First, this was a single-center retrospective study with a small sample size that might not have been representative of the entire population. Therefore, the association between LCR and NOAF after AMI requires further verification in a large multicenter study. Moreover, some patients were not included because of missing data, which resulted in a selection bias. Second, although we adjusted for confounding factors, other factors that were not included, such as myocardial injury markers, might also have played a role. Third, although AMI patients with lower preoperative LCR levels were more likely to develop AF after PCI, we did not explore whether anti-inflammatory therapy could reduce the risk of NOAF in these patients. In the future, anti-inflammatory therapies may be used to explore this relationship in AMI patients. Finally, we did not perform external validation of the nomogram; therefore, external validation is required to determine the applicability of the model to other patient populations.

Conclusion

A low preoperative LCR may be an independent risk factor for NOAF after PCI in AMI patients. Moreover, the novel nomogram constructed in this study exhibited a satisfactory predictive effect for NOAF, which will help develop individualized primary prevention programs for AMI patients.

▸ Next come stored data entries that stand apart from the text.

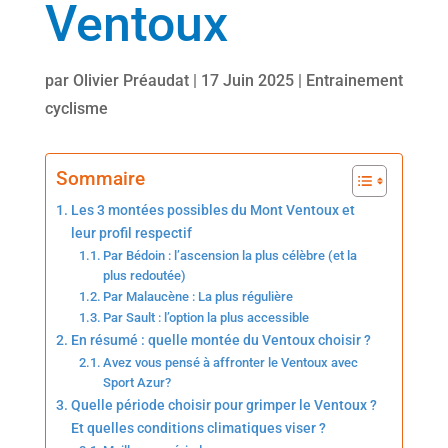
Ventoux
par
Olivier Préaudat
|
17 Juin 2025
|
Entrainement
cyclisme
Sommaire
Les 3 montées possibles du Mont Ventoux et
leur profil respectif
Par Bédoin : l’ascension la plus célèbre (et la
plus redoutée)
Par Malaucène : La plus régulière
Par Sault : l’option la plus accessible
En résumé : quelle montée du Ventoux choisir ?
Avez vous pensé à affronter le Ventoux avec
Sport Azur?
Quelle période choisir pour grimper le Ventoux ?
Et quelles conditions climatiques viser ?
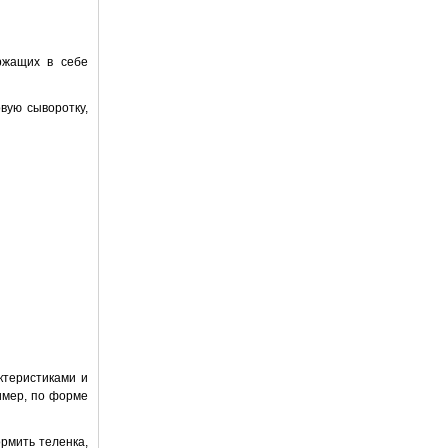
ржащих в себе
вую сыворотку,
ктеристиками и
имер, по форме
рмить теленка,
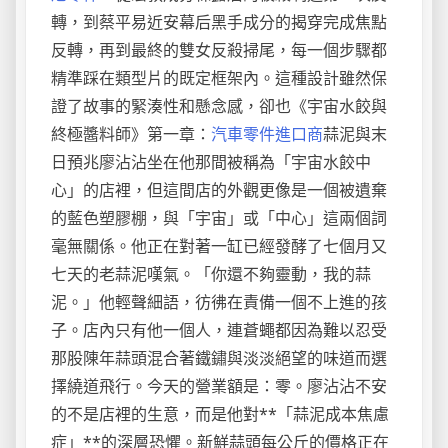
轉，到蔡平易近安幕后黑手成分的揭穿完成焦點
反轉，再到最終的雙女反殺掃尾，每一個步驟都
精準踩在類型片的既定框架內。這種設計雖然保
證了故事的緊湊性和懸念感，卻也《宇宙水餃與
終極醬料師》第一章：
汽車零件進口商
蒜泥與末
日預兆廖沾沾坐在他那間被稱為「宇宙水餃中
心」的店裡，但這間店的外觀更像是一個被遺棄
的藍色塑膠棚，與「宇宙」或「中心」這兩個詞
毫無關係。他正在對著一缸已經發酵了七個月又
七天的老蒜泥嘆氣。「你還不夠靈動，我的蒜
泥。」他輕聲細語，彷彿在責備一個不上進的孩
子。店內只有他一個人，連蒼蠅都因為難以忍受
那股陳年蒜頭混合著鐵鏽與淡淡絕望的味道而選
擇繞道飛行。今天的營業額是：零。廖沾沾不安
的不是店裡的生意，而是他對**「蒜泥成本焦慮
症」**的深層恐懼。新鮮蒜頭每公斤的價格正在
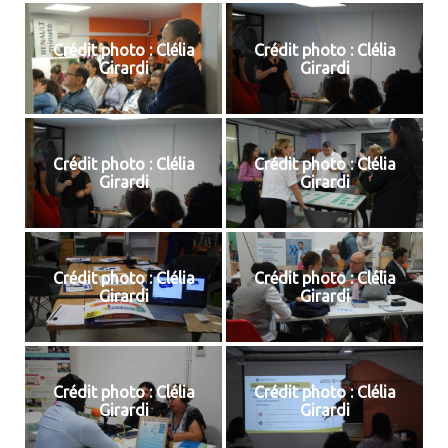
Crédit photo : Clélia
Crédit photo : Clélia
Girardi
Girardi
Crédit photo : Clélia
Crédit photo : Clélia
Girardi
Girardi
Crédit photo : Clélia
Crédit photo : Clélia
Girardi
Girardi
Crédit photo : Clélia
Crédit photo : Clélia
Girardi
Girardi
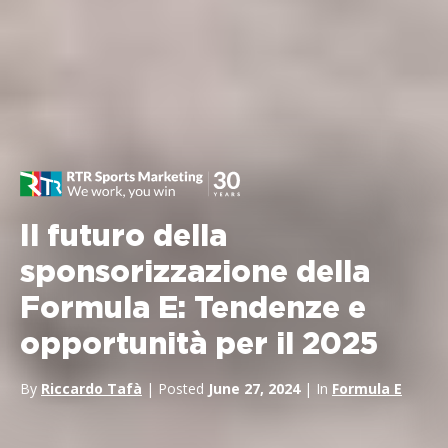
Il futuro della
sponsorizzazione della
Formula E: Tendenze e
opportunità per il 2025
By
Riccardo Tafà
| Posted
June 27, 2024
| In
Formula E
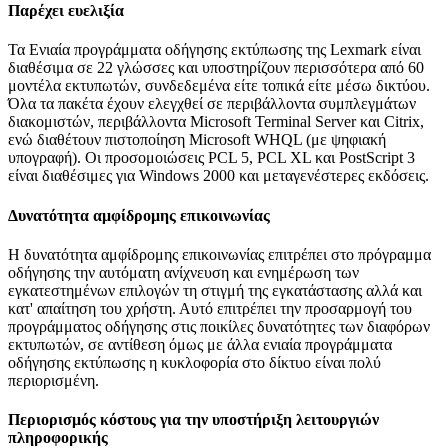
Παρέχει ευελιξία
Τα Ενιαία προγράμματα οδήγησης εκτύπωσης της Lexmark είναι
διαθέσιμα σε 22 γλώσσες και υποστηρίζουν περισσότερα από 60
μοντέλα εκτυπωτών, συνδεδεμένα είτε τοπικά είτε μέσω δικτύου.
Όλα τα πακέτα έχουν ελεγχθεί σε περιβάλλοντα συμπλεγμάτων
διακομιστών, περιβάλλοντα Microsoft Terminal Server και Citrix,
ενώ διαθέτουν πιστοποίηση Microsoft WHQL (με ψηφιακή
υπογραφή). Οι προσομοιώσεις PCL 5, PCL XL και PostScript 3
είναι διαθέσιμες για Windows 2000 και μεταγενέστερες εκδόσεις.
Δυνατότητα αμφίδρομης επικοινωνίας
Η δυνατότητα αμφίδρομης επικοινωνίας επιτρέπει στο πρόγραμμα
οδήγησης την αυτόματη ανίχνευση και ενημέρωση των
εγκατεστημένων επιλογών τη στιγμή της εγκατάστασης αλλά και
κατ' απαίτηση του χρήστη. Αυτό επιτρέπει την προσαρμογή του
προγράμματος οδήγησης στις ποικίλες δυνατότητες των διαφόρων
εκτυπωτών, σε αντίθεση όμως με άλλα ενιαία προγράμματα
οδήγησης εκτύπωσης η κυκλοφορία στο δίκτυο είναι πολύ
περιορισμένη.
Περιορισμός κόστους για την υποστήριξη λειτουργιών
πληροφορικής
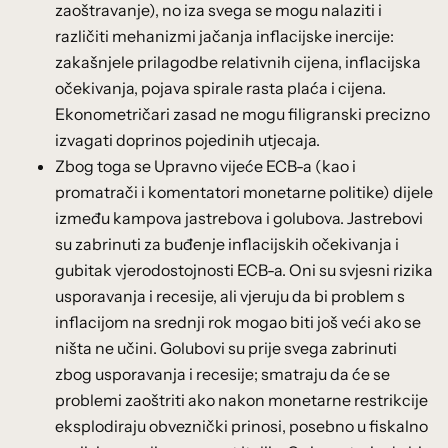
zaoštravanje), no iza svega se mogu nalaziti i
različiti mehanizmi jačanja inflacijske inercije:
zakašnjele prilagodbe relativnih cijena, inflacijska
očekivanja, pojava spirale rasta plaća i cijena.
Ekonometričari zasad ne mogu filigranski precizno
izvagati doprinos pojedinih utjecaja.
Zbog toga se Upravno vijeće ECB-a (kao i
promatrači i komentatori monetarne politike) dijele
između kampova jastrebova i golubova. Jastrebovi
su zabrinuti za buđenje inflacijskih očekivanja i
gubitak vjerodostojnosti ECB-a. Oni su svjesni rizika
usporavanja i recesije, ali vjeruju da bi problem s
inflacijom na srednji rok mogao biti još veći ako se
ništa ne učini. Golubovi su prije svega zabrinuti
zbog usporavanja i recesije; smatraju da će se
problemi zaoštriti ako nakon monetarne restrikcije
eksplodiraju obveznički prinosi, posebno u fiskalno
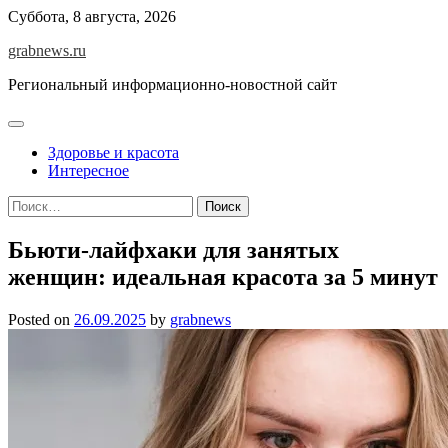
Skip
Суббота, 8 августа, 2026
to
grabnews.ru
content
Региональный информационно-новостной сайт
Здоровье и красота
Интересное
Найти:
Бьюти-лайфхаки для занятых
женщин: идеальная красота за 5 минут
Posted on
26.09.2025
by
grabnews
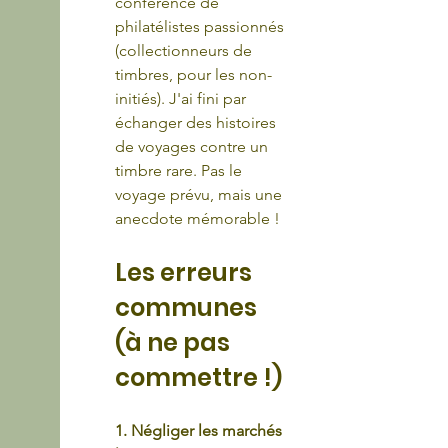
conférence de 
philatélistes passionnés 
(collectionneurs de 
timbres, pour les non-
initiés). J'ai fini par 
échanger des histoires 
de voyages contre un 
timbre rare. Pas le 
voyage prévu, mais une 
anecdote mémorable !
Les erreurs 
communes 
(à ne pas 
commettre !)
1. Négliger les marchés 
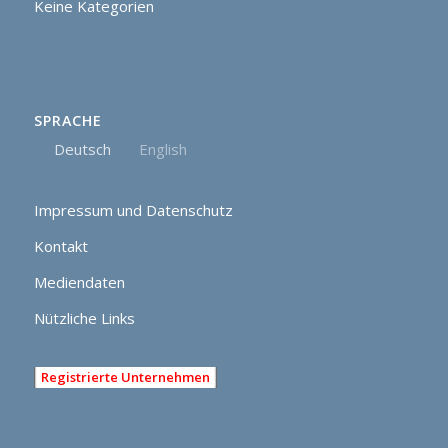
Keine Kategorien
SPRACHE
Deutsch
English
Impressum und Datenschutz
Kontakt
Mediendaten
Nützliche Links
Registrierte Unternehmen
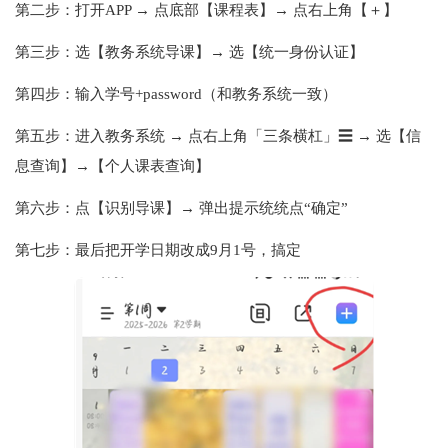
第二步：打开APP → 点底部【课程表】→ 点右上角【＋】
第三步：选【教务系统导课】→ 选【统一身份认证】
第四步：输入学号+password（和教务系统一致）
第五步：进入教务系统 → 点右上角「三条横杠」☰ → 选【信
息查询】→【个人课表查询】
第六步：点【识别导课】→ 弹出提示统统点“确定”
第七步：最后把开学日期改成9月1号，搞定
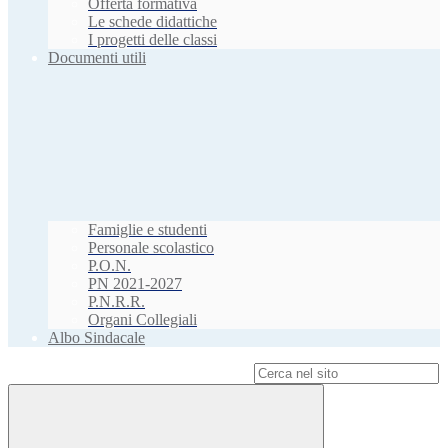
Offerta formativa
Le schede didattiche
I progetti delle classi
Documenti utili
Famiglie e studenti
Personale scolastico
P.O.N.
PN 2021-2027
P.N.R.R.
Organi Collegiali
Albo Sindacale
Campo di ricerca per le pagine del sito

Ethics Approval and Informed Consent

This study protocol was reviewed and approved by the Institutional Review Committee of the Zhejiang Provincial People’s Hospital, registration number: QT2023256. Informed consent was waived due to the retrospective nature of the study. At the same time, patient data was anonymized or maintained with confidentiality and this study was in line with the Declaration of Helsinki.

Author Contributions

All authors made a significant contribution to the work reported, whether that is in the conception, study design, execution, acquisition of data, analysis, and interpretation, or in all these areas; took part in drafting, revising, or critically reviewing the article; gave final approval of the version to be published; have agreed on the journal to which the report has been submitted; and agree to be accountable for all aspects of the work.

Disclosure

The authors declare that they have no known competing financial interests or personal relationships that could appear to influence the work reported in this paper.

Additional information

Funding

This study was supported by the National Natural Science Foundation of China (No. 81670447), the Medicine and Health Project of Zhejiang Province (No. 2023KY531) and the Traditional Chinese Medicine Program of Zhejiang Provincial (No. 2022ZZ003, No. 2023ZL248, 2022ZB024). LW was sponsored by Ten-thousand Talents Program of Zhejiang Province (No. 2021R52025).